For example, things that are currently working just fine on other pfSense hardware platforms (both generic hardware and Netgate appliances) are failing on the 32-bit ARM hardware. It's the same source code, but compiled using a different compiler. The resulting binary code is where the problems are.
Do you think this is possible to fix?
It seems to be a very complex thing to do, right? I mean, problem with the compiler doesn't sound trivial to me..No, it's not a trivial fix. It's also something us package maintainers can't reasonably fix either. IMHO it will require a team effort similar to what was put together to find and fix the first SG-3100 bug with the network traffic stalling (I'm talking about the bug fixed by the 21.02_1 release for SG-3100).
With Snort and Suricata it's two different bugs. One is the Signal 10 unaligned access violation, and the other is something very funny happening within PHP itself that causes PHP to issue a Signal 11 Segmentation Fault. The PHP bug also appears to impact pfBlockerNG-devel. There are perhaps other impacted packages as well. For the PHP errors, the exact same PHP code runs flawlessly on Intel hardware (both Atom processors and i-series and Xeon chips as well as 64-bit ARM hardware such as aarch64).
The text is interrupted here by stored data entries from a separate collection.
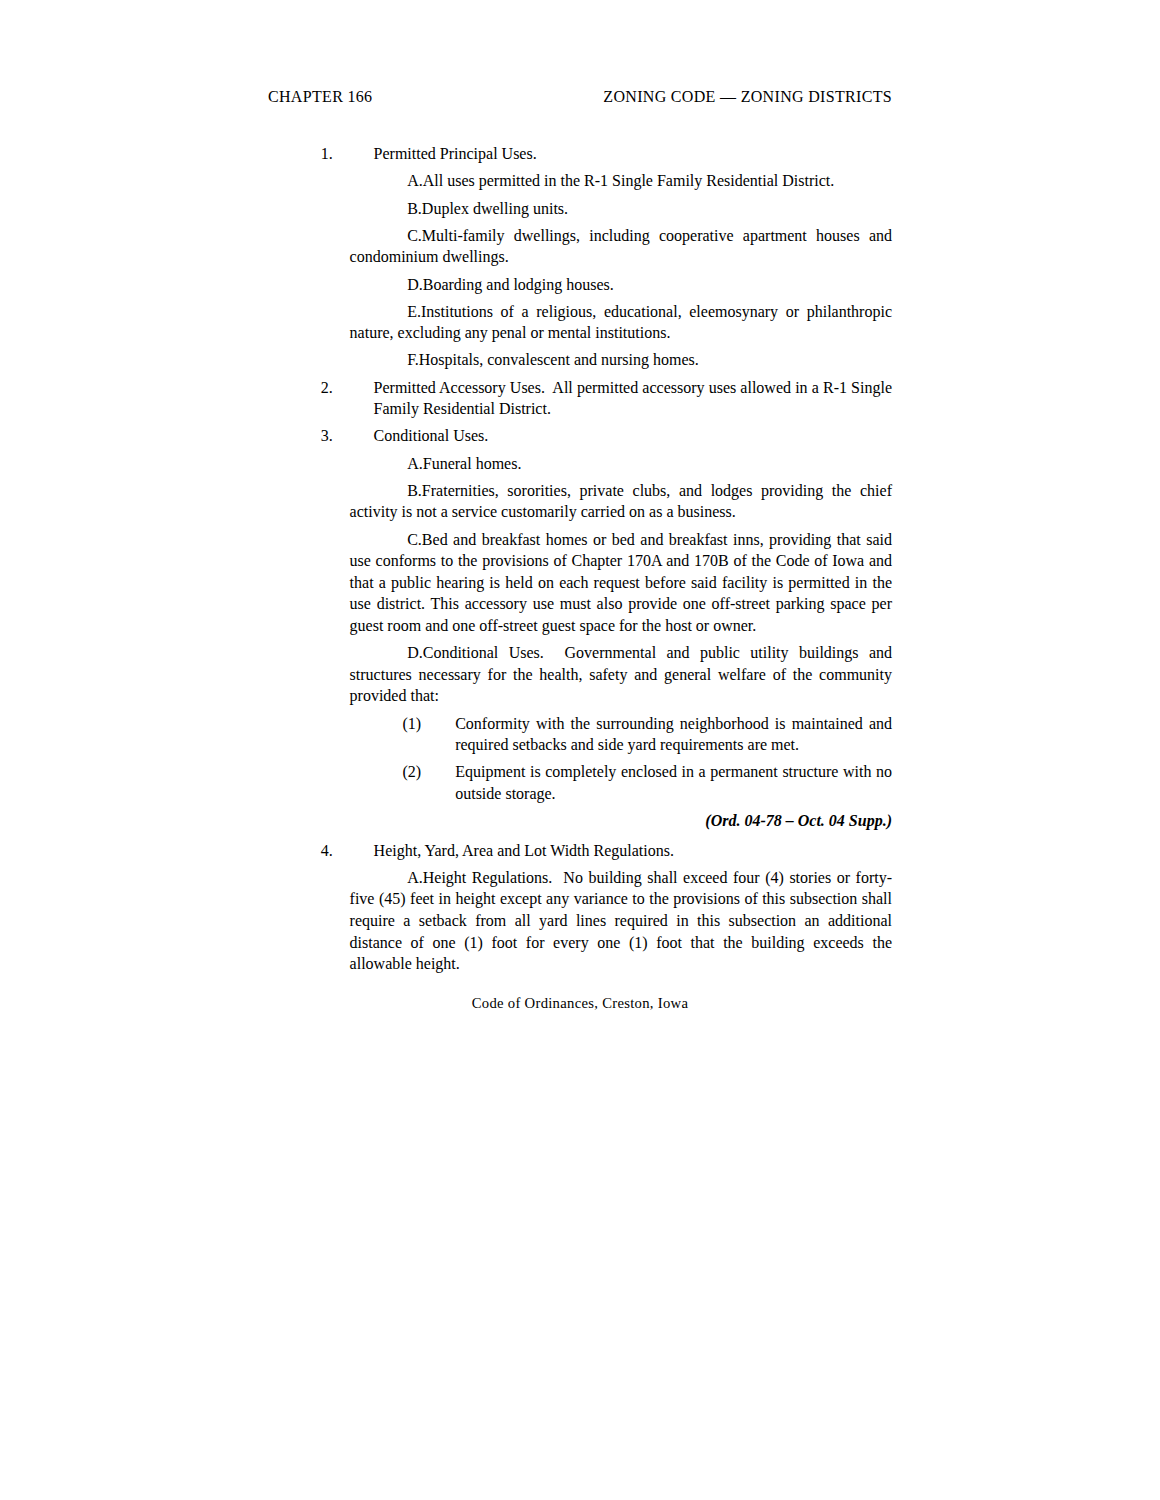Chapter 166 Zoning Code — Zoning Districts
1. Permitted Principal Uses.
A. All uses permitted in the R-1 Single Family Residential District.
B. Duplex dwelling units.
C. Multi-family dwellings, including cooperative apartment houses and condominium dwellings.
D. Boarding and lodging houses.
E. Institutions of a religious, educational, eleemosynary or philanthropic nature, excluding any penal or mental institutions.
F. Hospitals, convalescent and nursing homes.
2. Permitted Accessory Uses. All permitted accessory uses allowed in a R-1 Single Family Residential District.
3. Conditional Uses.
A. Funeral homes.
B. Fraternities, sororities, private clubs, and lodges providing the chief activity is not a service customarily carried on as a business.
C. Bed and breakfast homes or bed and breakfast inns, providing that said use conforms to the provisions of Chapter 170A and 170B of the Code of Iowa and that a public hearing is held on each request before said facility is permitted in the use district. This accessory use must also provide one off-street parking space per guest room and one off-street guest space for the host or owner.
D. Conditional Uses. Governmental and public utility buildings and structures necessary for the health, safety and general welfare of the community provided that:
(1) Conformity with the surrounding neighborhood is maintained and required setbacks and side yard requirements are met.
(2) Equipment is completely enclosed in a permanent structure with no outside storage.
(Ord. 04-78 – Oct. 04 Supp.)
4. Height, Yard, Area and Lot Width Regulations.
A. Height Regulations. No building shall exceed four (4) stories or forty-five (45) feet in height except any variance to the provisions of this subsection shall require a setback from all yard lines required in this subsection an additional distance of one (1) foot for every one (1) foot that the building exceeds the allowable height.
Code of Ordinances, Creston, Iowa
So the natural assumption to draw from that is the core PHP code is likely okay as it is the same. The difference is the hardware it runs on and the binary code produced by the compiler for that hardware.
-
@bmeeks Thanks bmeeks nice to hear your words about it
It's nice to hear that an effort team has been put together once again, they already showed that they can do it.. just like they did with 21.02p1..
I wish I could help, but unfortunately I don't have any skills in developing..
Maybe I'll downgrade to 2.4.5p1, that is always an option too.. It was working perfectly.
What I don't know is if the packages will still work in 2.4.5p1, like pfblockerng 3.0.0_15 for instance, that will be released within a few days.. Do you think it will run in 2.4.5p1? Or the new releases will only be for the 21.02?
-
@mcury said in sg-3100 upgrade failure to 21.02-p1:
@bmeeks Thanks bmeeks nice to hear your words about it
It's nice to hear that an effort team has been put together once again, they already showed that they can do it.. just like they did with 21.02p1..
I don't mean to imply a team exists for that work. I have no idea. I am not affiliated with Netgate. I am just a volunteer package creator/maintainer. I don't even know if the Snort and Suricata tickets are being actively worked. I did the initial troubleshooting, but then hit my limit.
What I don't know is if the packages will still work in 2.4.5p1, like pfblockerng 3.0.0_15 for instance, that will be released within a few days.. Do you think it will run in 2.4.5p1? Or the new releases will only be for the 21.02?
No, updated package code will not generally be backported into the older repos. The whole point of the older repo is it contains older versions of everything such as shared libraries and such used by the older packages.
So you will find whatever Snort, Suricata and pfBlockerNG-devel versions were "current" when 2.4.5 was current if you downgrade. And there will be no updates from there, unless some extraordinary circumstance occured and the pfSense team elected to backport something.
-
@bmeeks Nice, thanks again